/ 6 May 2011

Lawyers tackle mega dump plan

A legal dispute over the creation of a super-dump to process radioactive gold-mining waste near the Vaal River may set a pattern for the rehabilitation of hundreds of toxic dumps on the Witwatersrand.

But the plan is controversial. The non-profit Federation for a Sustainable Environment (FSE) appealed against a water-use licence granted for the dump, citing fears that it is leaking uranium and other cancer-causing heavy metals into Gauteng’s main water source. The FSE said this week that the project should be suspended.

But Mine Waste Solutions, a subsidiary of mining giant Simmer & Jack, which is creating the dump after extracting uranium and gold from 15 old dumps near Stilfontein, said that it was a model clean-up and rehabilitation project.

The Legal Resources Centre was preparing this week to take the stand-off to court. “The case could set a precedent for other planned mega-dumps,” said attorney Naseema Fakir. “It’s about community participation and administrative justice.”

The centre’s national director, former water affairs director general Janet Love, was recently appointed to the South African Human Rights Commission. In March she set up a special HRC committee on human rights and water pollution.

The FSE says there are more than 270 mine dumps in the Wit­watersrand Basin, covering 400km2 and containing radioactive and toxic waste that “will remain an environmental and societal risk for hundreds of thousands of years”.

Mariette Liefferink, the FSE’s chief executive, said a recent “nuclear ren­aissance” in South Africa was responsible for mining companies’ renewed interest in re-processing the dumps, “which contain an estimated 450 000 tons of uranium”.

Objecting to the authorisation of the super-dump, about 2km from the Vaal, the FSE said correct procedures were not followed and the local community was not kept informed. It initiated the case on behalf of local residents and the Paradyskop Conservancy, who rely on shallow boreholes for drinking water.

Liefferink said Mine Waste Solutions originally undertook to line parts of the dump with heavy-duty plastic to prevent seepage and to build a sulphuric acid plant to counter acid drainage. It appeared to have reneged on this. “There’s a very high risk of large quantities of polluted water entering the Vaal catchment,” she said.

Mine Waste Solutions spokesperson Gail Strauss said re-processing the 15 old dumps and consolidating them into one facility provided an “environmental solution in an area that has been ravaged by mining for 50 years”. Consultants’ tests had shown the operation would reduce gold content in the area by more than 50% and uranium by 25%, while reducing the salt load on the Vaal by up to 50%.
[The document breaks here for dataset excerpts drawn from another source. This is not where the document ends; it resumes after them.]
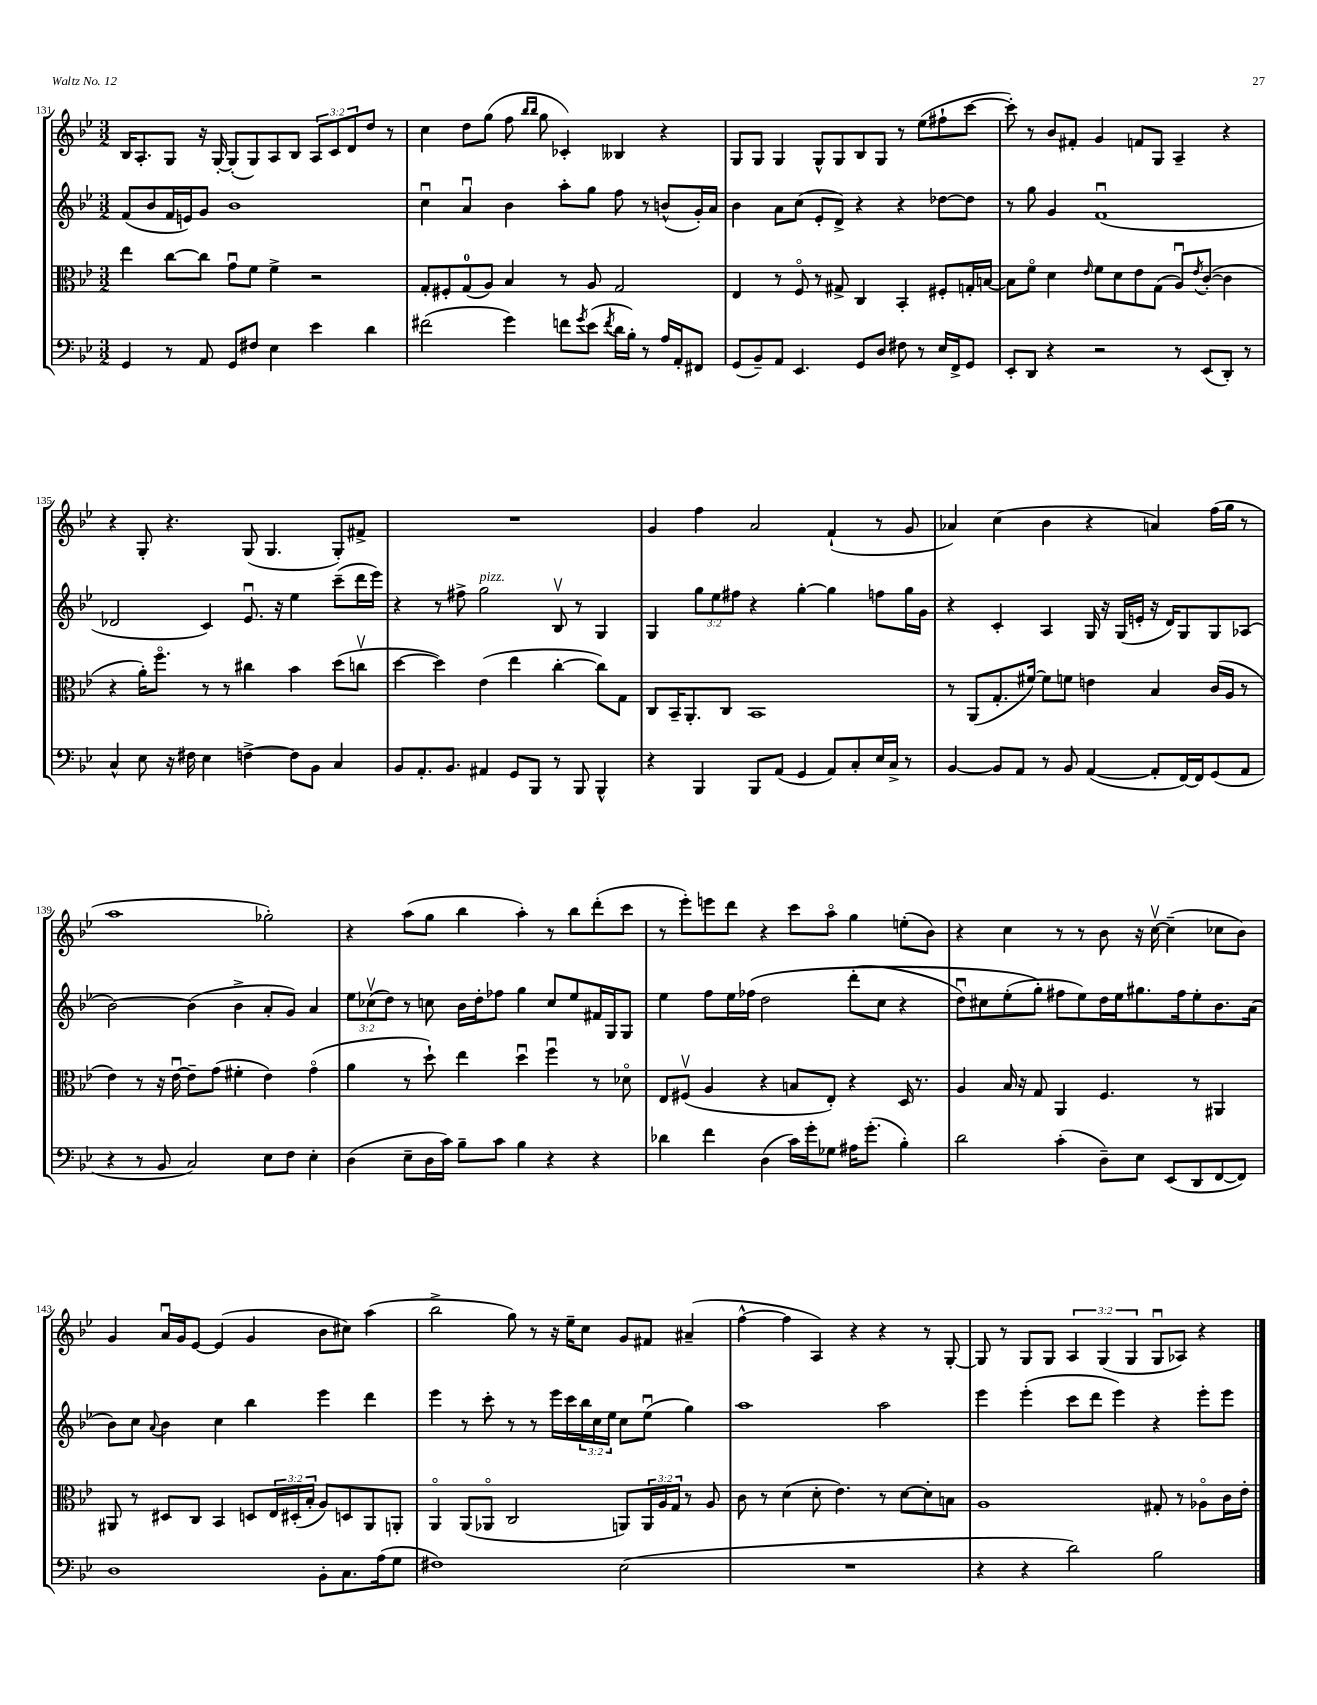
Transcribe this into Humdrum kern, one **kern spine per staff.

**kern	**kern	**kern	**kern
*part4	*part3	*part2	*part1
*staff4	*staff3	*staff2	*staff1
*clefF4	*clefC3	*clefG2	*clefG2
*k[b-e-]	*k[b-e-]	*k[b-e-]	*k[b-e-]
*M3/2	*M3/2	*M3/2	*M3/2
=131	=131	=131	=131
4GG/	4ee-\	(8f/L	16B-/KL
.	.	.	8.A'/
.	.	8b-/	.
8r	[8cc\L	16f/L	8G/J
.	.	16en/J)	.
8AA/	8cc\J]	8g/J	16r
.	.	.	[16G'/
8GG/L	8gu\L	1b-	(8G'/L]
8F#X/J	8f\J	.	8G/)
4E-\	4f^\	.	8A/
.	.	.	8B-/J
4e-\	2r	.	12A/L
.	.	.	12c/
.	.	.	12d/
4d\	.	.	8dd/J
.	.	.	8r
=132	=132	=132	=132
(2f#X\	8G'/L	4ccu\	4cc\
.	8F#X'/	.	.
.	(8G/	4au/	8dd\L
.	8A/J)	.	(8gg\J
4g\)	4B-/	4b-\	8ff\
.	.	.	16qqbb-/LL
.	.	.	16qqbb-/JJ
.	.	.	8gg\
8fn\L	8r	8aa'\L	4c-X'/)
8qg/	.	.	.
(8e-\J	8A/	8gg\J	.
8qf/	.	.	.
16d\LL	2G/	8ff\	4B--X/
16B-'\JJ)	.	.	.
8r	.	8r	.
16A/LL	.	(8bn^^/L	4r
16AA'/J	.	.	.
8FF#X/J	.	16g'/L)	.
.	.	16a/JJ	.
=133	=133	=133	=133
(8GG/L	4E-/	4b-\	8G/L
8BB-~/)	.	.	8G/J
8AA/J	8r	8a\L	4G/
4.EE-/	8F/	(8cc\J	.
.	8r	8e-'/L	8G^^/L
.	8G#X^/	8d^/J)	8G/
8GG/L	4C/	4r	8B-/
8D/J	.	.	8G/J
8F#X\	4BB-'/	4r	8r
8r	.	.	(8ee-\L
16E-/LL	8F#X'/L	[8dd-X\L	8ff#X`\
16FF^/J	.	.	.
8GG/J	16Gn'/L	8dd-\J]	[8ccc\J
.	[16Bn/JJ	.	.
=134	=134	=134	=134
8EE-'/L	8B\L]	8r	8ccc'\])
8DD/J	8f\J	8gg\	8r
4r	4d\	4g/	8b-/L
.	.	.	8f#X'/J
.	16qqe-/	.	.
2r	8f\L	(1fu	4g/
.	8d\	.	.
.	8e-\	.	8fn/L
.	(8G\J	.	8G/J
8r	8Au/L)	.	4A~/
.	8qe-/	.	.
(8EE-/L	([8c'/J	.	.
8DD'/J)	4c\]	.	4r
8r	.	.	.
!!LO:LB:g=z
=135	=135	=135	=135
4C^^/	4r	2d-X/	4r
8E-\	16a'\KL)	.	8G'/
.	8.ff\J	.	.
16r	.	.	4.r
16F#X\	.	.	.
4E-\	8r	4c/)	.
.	8r	.	.
[4Fn^\	4cc#X\	8.e-u/	(8G/
.	.	.	4.G/
.	.	16r	.
8F\L]	4b-\	4ee-\	.
8BB-\J	.	.	.
4C/	(8dd\L	(8ccc~\L	8G'/L)
.	8ccnv\J	16ddd\L	8f#X^/J
.	.	16eee-\JJ)	.
=136	=136	=136	=136
8BB-/L	[4dd\	4r	1.r
8.AA'/	.	.	.
.	4dd\])	8r	.
8.BB-/J	.	.	.
.	.	8ff#X^\	.
!	!	!LO:TX:a:i:t=pizz.	!
4AA#X/	(4e-\	2gg\	.
8GG/L	4ee-\	.	.
8BBB-/J	.	.	.
8r	[4cc'\	8B-v/	.
8BBB-/	.	8r	.
4BBB-^^/	8cc\L])	4G/	.
.	8G\J	.	.
=137	=137	=137	=137
4r	8C/L	4G/	4g/
.	16BB-~/K	.	.
.	8.AA'/	.	.
4BBB-/	.	12gg\L	4ff\
.	.	12ee-\	.
.	8C/J	.	.
.	.	12ff#X\J	.
8BBB-/L	1BB-	4r	2a/
(8AA/J	.	.	.
4GG/	.	[4gg'\	.
8AA/L)	.	4gg\]	(4f`/
8C'/	.	.	.
16E-/L	.	8ffn\L	8r
16C^/JJ	.	.	.
8r	.	16gg\L	8g/
.	.	16g\JJ	.
=138	=138	=138	=138
[4BB-/	8r	4r	4a-X/)
.	(8AA/L	.	.
8BB-/L]	8.G'/	4c'/	(4cc\
8AA/J	.	.	.
.	[16f#X/Jk)	.	.
8r	8f#\L]	4A/	4b-\
8BB-/	8fn\J	.	.
([4AA/	4en\	16G/	4r
.	.	16r	.
.	.	(16G/LL	.
.	.	16en'/JJ	.
8AA'/L]	4B-/	16r	4an/)
.	.	16d/KL)	.
[16FF/L)	.	8G/	.
16FF/J]	.	.	.
(8GG/	(16c/LL	8G/	(16ff\LL
.	16A/JJ	.	16gg\JJ
8AA/J	8r	(8A-X/J	8r
!!LO:LB:g=z
=139	=139	=139	=139
4r	4e-\)	[2b-\)	1aa
8r	8r	.	.
8BB-/	16r	.	.
.	[16e-u\	.	.
2C/)	8e-~\L]	(4b-\]	.
.	(8g\J	.	.
.	4f#X'\	4b-^\	.
8E-\L	4e-\)	8a'/L	2gg-X'\)
8F\J	.	8g/J)	.
4E-'\	(4g\	4a/	.
=140	=140	=140	=140
(4D\	4a\	12ee-\L	4r
.	.	(12cc-Xv\	.
.	.	12dd\J)	.
8E-~\L	8r	8r	(8aa\L
16D\L	8dd`\)	8ccn\	8gg\J
16c\JJ)	.	.	.
8B-~\L	4ee-\	16b-\LL	4bb-\
.	.	16dd'\J	.
8c\J	.	8ff-X\J	.
4B-\	4ddu\	4gg\	4aa'\)
4r	4ffu\	8cc/L	8r
.	.	8ee-/	8bb-\L
4r	8r	16f#X/L	(8ddd'\
.	.	16G/J	.
.	8d-X\	8G/J	8ccc\J
=141	=141	=141	=141
4d-X\	8E-/L	4ee-\	8r
.	(8F#Xv/J	.	8eee-'\L)
4f\	4A/	8ff\L	8eeen\
.	.	16ee-\L	8ddd\J
.	.	(16ff-X\JJ	.
(4D\	4r	2dd\	4r
16c\LL)	8Bn/L	.	8ccc\L
16g'\J	.	.	.
8G-X\J	8E-'/J)	.	8aa\J
16A#X\KL	4r	(8ddd'\L	4gg\
(8.g'\J	.	.	.
.	.	8cc\J	.
4B-'\)	16D/	4r	(8een'\L
.	8.r	.	.
.	.	.	8b-\J)
=142	=142	=142	=142
2d\	4A/	8ddu\L)	4r
.	.	8cc#X\	.
.	16B-/	(8ee-'\	4cc\
.	16r	.	.
.	8G/	8gg'\J)	.
(4c'\	4AA/	8ff#X\L	8r
.	.	8ee-\)	8r
8D~\L)	4.F/	16dd\L	8b-\
.	.	16ee-\J	.
8E-\J	.	8.gg#X\	16r
.	.	.	[16ccv\
(8EE-/L	.	.	(4cc~\]
.	.	16ff#\k	.
8DD/	8r	8ee-'\	.
[8FF/	4AA#X/	8.b-\	8cc-X\L
8FF/J])	.	.	8b-\J)
.	.	(16a\Jk	.
!!LO:LB:g=z
=143	=143	=143	=143
1D	8AA#X/	8b-\L)	4g/
.	8r	8cc\J	.
.	.	8qqa/	.
.	8D#X/L	4b-\	16au/LL
.	.	.	16g/J
.	8C/J	.	[8e-/J
.	4BB-/	4cc\	(4e-/]
.	8Dn/L	4bb-\	4g/
.	24E-/L	.	.
.	(24D#X'/	.	.
.	24B-'/JJ	.	.
8BB-'\L	8A/L)	4eee-\	8b-\L
8.C\	8Dn/	.	8cc#X\J)
.	8AA#/	4ddd\	(4aa\
(16A\k	.	.	.
8G\J	8AAn'/J	.	.
=144	=144	=144	=144
1F#X)	4AA/	4eee-\	2bb-^\
.	(8AA/L	8r	.
.	8AA-X/J	8ccc'\	.
.	2C/	8r	8gg\)
.	.	8r	8r
.	.	16eee-\LL	16r
.	.	16ccc\	16ee-~\KL
.	.	24bb-\	8cc\J
.	.	24cc\	.
.	.	24ee-\JJ	.
(2E-\	8AAn/L)	8cc\L	8g/L
.	24AA/L	(8ee-u\J	8f#X/J
.	24A/	.	.
.	24G/JJ	.	.
.	8r	4gg\)	(4a#X~/
.	8A/	.	.
=145	=145	=145	=145
1.r	8c\	1aa	[4ff^^\
.	8r	.	.
.	(4d\	.	4ff\]
.	8d'\	.	4A/)
.	4.e-\)	.	.
.	.	.	4r
.	8r	2aa\	4r
.	[8d\L	.	.
.	8d'\]	.	8r
.	8Bn\J	.	[8G'/
=146	=146	=146	=146
4r	1A	4eee-\	8G/]
.	.	.	8r
4r	.	(4eee-'\	8G/L
.	.	.	8G/J
2d\)	.	8ccc\L	6A/
.	.	8ddd\J	.
.	.	.	(6G/
.	.	4eee-\)	.
.	.	.	6G/
2B-\	8G#X'/	4r	8Gu/L
.	8r	.	8A-X/J)
.	8A-X\L	8eee-'\L	4r
.	16c\L	8eee-\J	.
.	16e-'\JJ	.	.
==	==	==	==
*-	*-	*-	*-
“Tests were carried out on the basis that there would be no sulphuric acid plant attached to the site,” she said. The water affairs department chose the site, which contained clay soils that would not leak, she said.

Strauss said Mine Waste Solutions had not suspended the project, despite the FSE’s plea for the withdrawal of its licence because the appeal was not lodged in time.

Liefferink countered that the FSE had not been notified about the licence application or the decision to grant it, despite requesting documentation in terms of the Promotion of Access to Information Act.

She said she had evidence of seepage into the environment from the pipes transporting mine residue from the old dumps to the super-dump.